* [Data]:

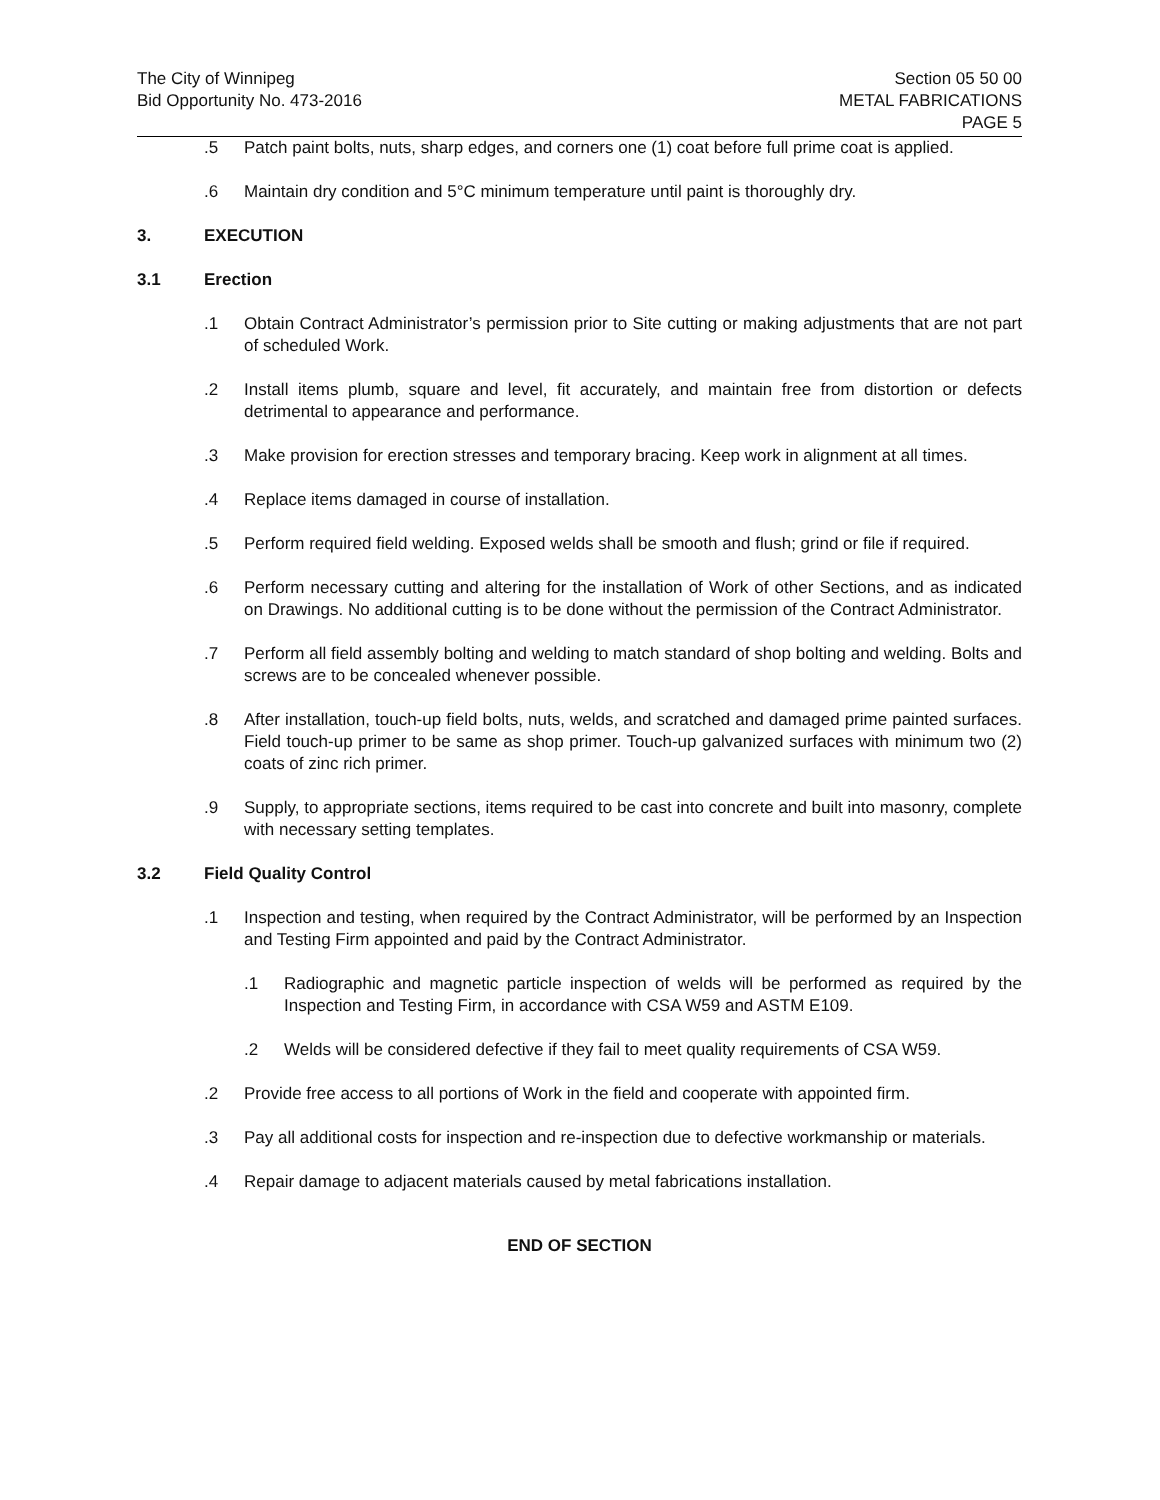The City of Winnipeg
Bid Opportunity No. 473-2016
Section 05 50 00
METAL FABRICATIONS
PAGE 5
.5 Patch paint bolts, nuts, sharp edges, and corners one (1) coat before full prime coat is applied.
.6 Maintain dry condition and 5°C minimum temperature until paint is thoroughly dry.
3. EXECUTION
3.1 Erection
.1 Obtain Contract Administrator’s permission prior to Site cutting or making adjustments that are not part of scheduled Work.
.2 Install items plumb, square and level, fit accurately, and maintain free from distortion or defects detrimental to appearance and performance.
.3 Make provision for erection stresses and temporary bracing. Keep work in alignment at all times.
.4 Replace items damaged in course of installation.
.5 Perform required field welding. Exposed welds shall be smooth and flush; grind or file if required.
.6 Perform necessary cutting and altering for the installation of Work of other Sections, and as indicated on Drawings. No additional cutting is to be done without the permission of the Contract Administrator.
.7 Perform all field assembly bolting and welding to match standard of shop bolting and welding. Bolts and screws are to be concealed whenever possible.
.8 After installation, touch-up field bolts, nuts, welds, and scratched and damaged prime painted surfaces. Field touch-up primer to be same as shop primer. Touch-up galvanized surfaces with minimum two (2) coats of zinc rich primer.
.9 Supply, to appropriate sections, items required to be cast into concrete and built into masonry, complete with necessary setting templates.
3.2 Field Quality Control
.1 Inspection and testing, when required by the Contract Administrator, will be performed by an Inspection and Testing Firm appointed and paid by the Contract Administrator.
.1 Radiographic and magnetic particle inspection of welds will be performed as required by the Inspection and Testing Firm, in accordance with CSA W59 and ASTM E109.
.2 Welds will be considered defective if they fail to meet quality requirements of CSA W59.
.2 Provide free access to all portions of Work in the field and cooperate with appointed firm.
.3 Pay all additional costs for inspection and re-inspection due to defective workmanship or materials.
.4 Repair damage to adjacent materials caused by metal fabrications installation.
END OF SECTION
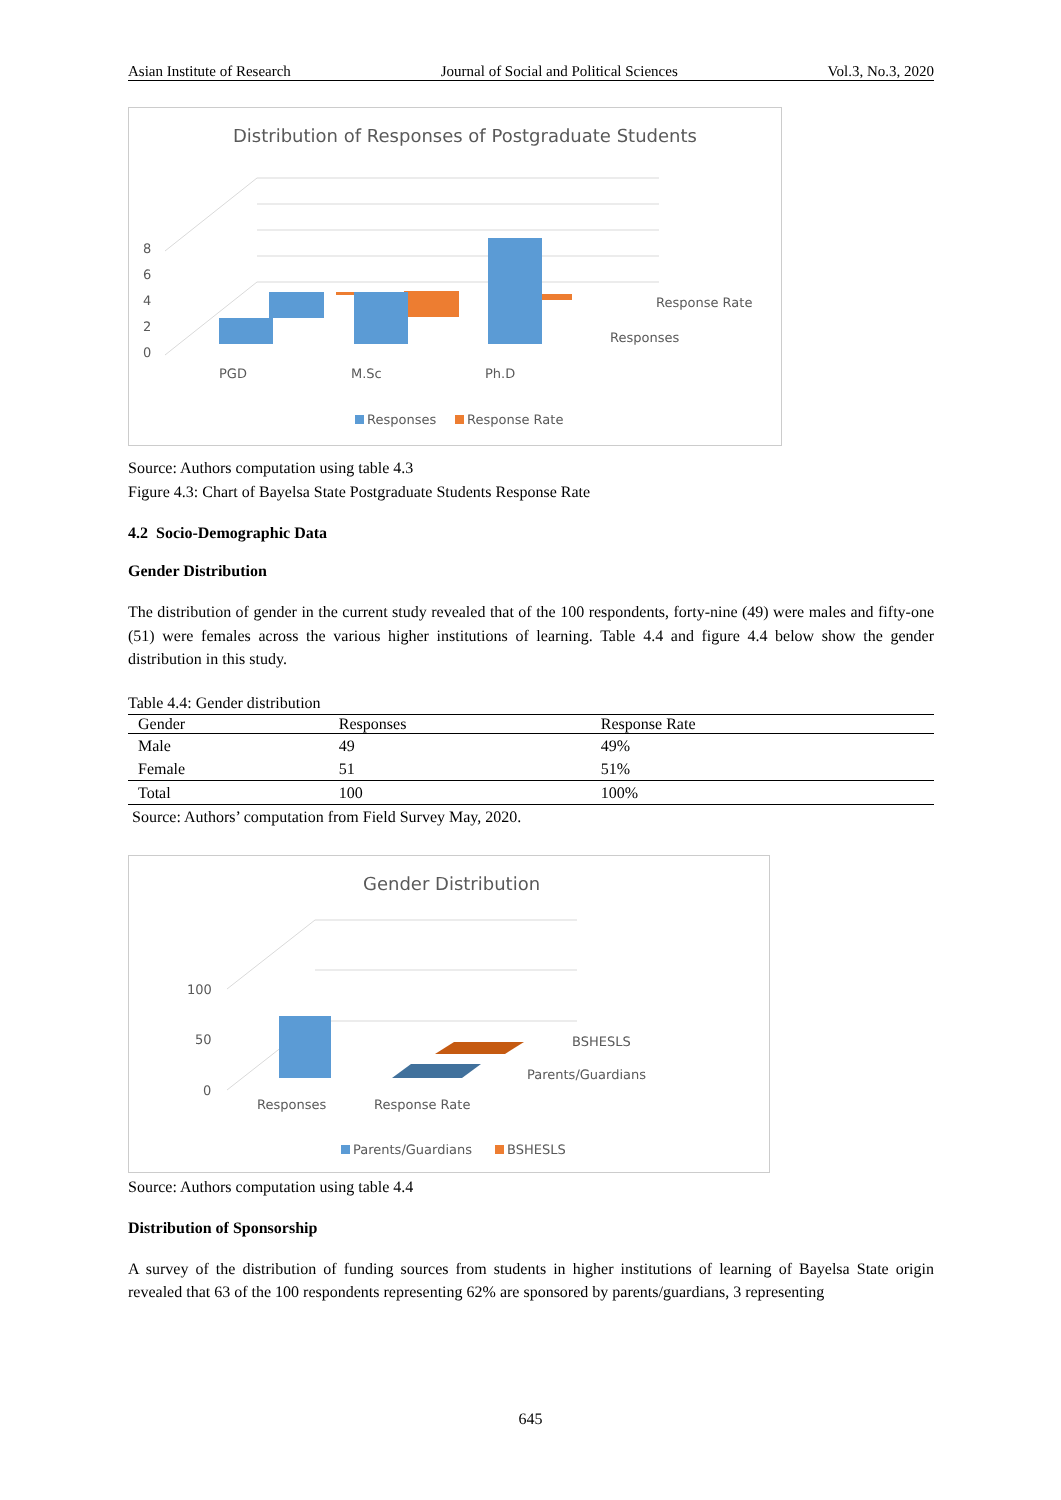Asian Institute of Research Journal of Social and Political Sciences Vol.3, No.3, 2020
Distribution of Responses of Postgraduate Students
8
6
4
2
0
Response Rate
Responses
PGD
M.Sc
Ph.D
Responses
Response Rate
Source: Authors computation using table 4.3
Figure 4.3: Chart of Bayelsa State Postgraduate Students Response Rate
4.2 Socio-Demographic Data
Gender Distribution
The distribution of gender in the current study revealed that of the 100 respondents, forty-nine (49) were males and fifty-one (51) were females across the various higher institutions of learning. Table 4.4 and figure 4.4 below show the gender distribution in this study.
Table 4.4: Gender distribution
| Gender | Responses | Response Rate |
| --- | --- | --- |
| Male | 49 | 49% |
| Female | 51 | 51% |
| Total | 100 | 100% |
Source: Authors’ computation from Field Survey May, 2020.
Gender Distribution
100
50
0
BSHESLS
Parents/Guardians
Responses
Response Rate
Parents/Guardians
BSHESLS
Source: Authors computation using table 4.4
Distribution of Sponsorship
A survey of the distribution of funding sources from students in higher institutions of learning of Bayelsa State origin revealed that 63 of the 100 respondents representing 62% are sponsored by parents/guardians, 3 representing
645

* [Task item]: Where in the entries above does the word "necessary" appear? Copy each line that has it.

* [Written response]:
.6 Perform necessary cutting and altering for the installation of Work of other Sections, and as indicated on Drawings. No additional cutting is to be done without the permission of the Contract Administrator.
.9 Supply, to appropriate sections, items required to be cast into concrete and built into masonry, complete with necessary setting templates.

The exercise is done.